**TEXT EXCERPT**
###
Disabled Employee Sues Twitter over Musk’s Ban on Remote Work

Twitter Inc owner Elon Musk’s mandate that employees stop working remotely and work “extended, high-intensity hours” discriminates against workers with disabilities, a new lawsuit alleges.

Dmitry Borodaenko, a California-based engineering manager who said Twitter fired him this week when he refused to report to the office, filed a class action lawsuit against the company in San Francisco federal court on Wednesday.

Borodaenko said Musk’s recent call for Twitter workers to return to the office or leave violates the federal Americans with Disabilities Act (ADA), which requires employers to provide reasonable accommodations to workers with disabilities. .

Borodaenko has a disability that makes him vulnerable to COVID-19, according to the complaint.

The lawsuit says many Twitter employees with disabilities have been forced to resign because they cannot meet Musk’s required performance and productivity standards.

In a separate complaint filed in the same court on Wednesday, Twitter was accused of laying off thousands of contract workers without giving the 60-day notice required by federal law.

Twitter is already facing a proposed class action, also in San Francisco federal court, alleging it violated that law by suddenly laying off about 3,700 employees, or half the company’s workforce, after Musk took over.

Twitter did not immediately respond to a request for comment Thursday. Musk has said that the fired workers were offered three months of severance pay.

Under federal law, employers can provide workers with 60 days of severance pay in lieu of notice.

Shannon Liss-Riordan, an attorney for the plaintiffs in all three pending cases, said that since taking over Twitter, Musk has “put the company’s workers through a great deal of pain and uncertainty in such a short amount of time.”

There is little legal precedent as to when telecommuting qualifies as a reasonable accommodation under the ADA, and the question ultimately turns on the facts of individual cases. Because of this, disability bias claims can be difficult to raise in a class action.

The US Equal Employment Opportunity Commission, which enforces the ADA, said in guidance issued in 2020 that telecommuting can be a reasonable accommodation when it would not create an undue burden on an employer.
###
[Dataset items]
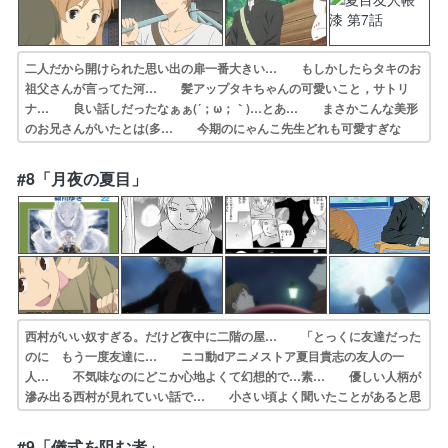
二人だから開けられた思い出の扉一番大きい… もしかしたらタキのお
祖父さんが言ってた河… 髪アップタキちゃんの可愛いこと，サトリ
ナ… 良い話しだったなぁぁ(´；ω；｀)…とあ… まさかこんな美形
のお兄さんがいたとは(多… 今期のにゃんこ先生どれも可愛すぎな
い？デ… 原作でも好きで楽しみにして多軌さんのお兄… 最後夏目
の「約束だもんな」の言い方が優し… やっとタキ出てきたwでも夏目
#8「月夜の夏目」
より小柄なん… 今回も優しい話だった…お兄ちゃん、まさか…
西村がいい奴すぎる。だけど夜中に二階の屋… 「とっくに友達だった
のに もう一度友達に… ニコ動dアニメストア夏目貴志の友人の一
人… 不気味なのにどこか心地よくて幻想的で…素… 優しい人柄が
滲み出る西村が見れていい話で… 小さい頃よく聞いたことがあると思
ったら、… な話、な訳なかったw実はｵｲﾗも人形だけ… 西村も大
切な友達だけど、田沼とはまた違っ… 預かり物も秘密も夜の散歩も人
#9「儀式を阻む者」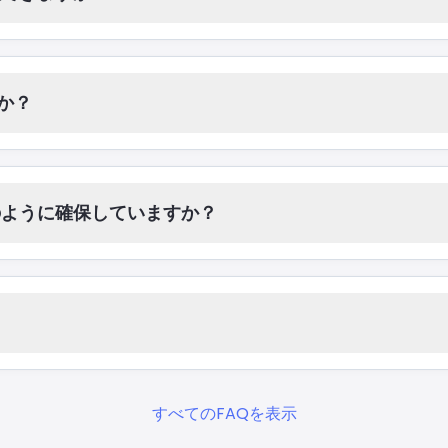
か？
のように確保していますか？
すべてのFAQを表示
###
**PROBLEM DESCRIPTION**
Rewrite the paragraph of the Twitter lawsuit article that begins "There is little legal precedent" so that it is shorter but keeps its main facts.

**YOUR RESPONSE**
Few past cases show when working from home counts as a reasonable accommodation under the ADA, and the answer depends on the facts of each case. That makes disability bias claims hard to bring as a class action.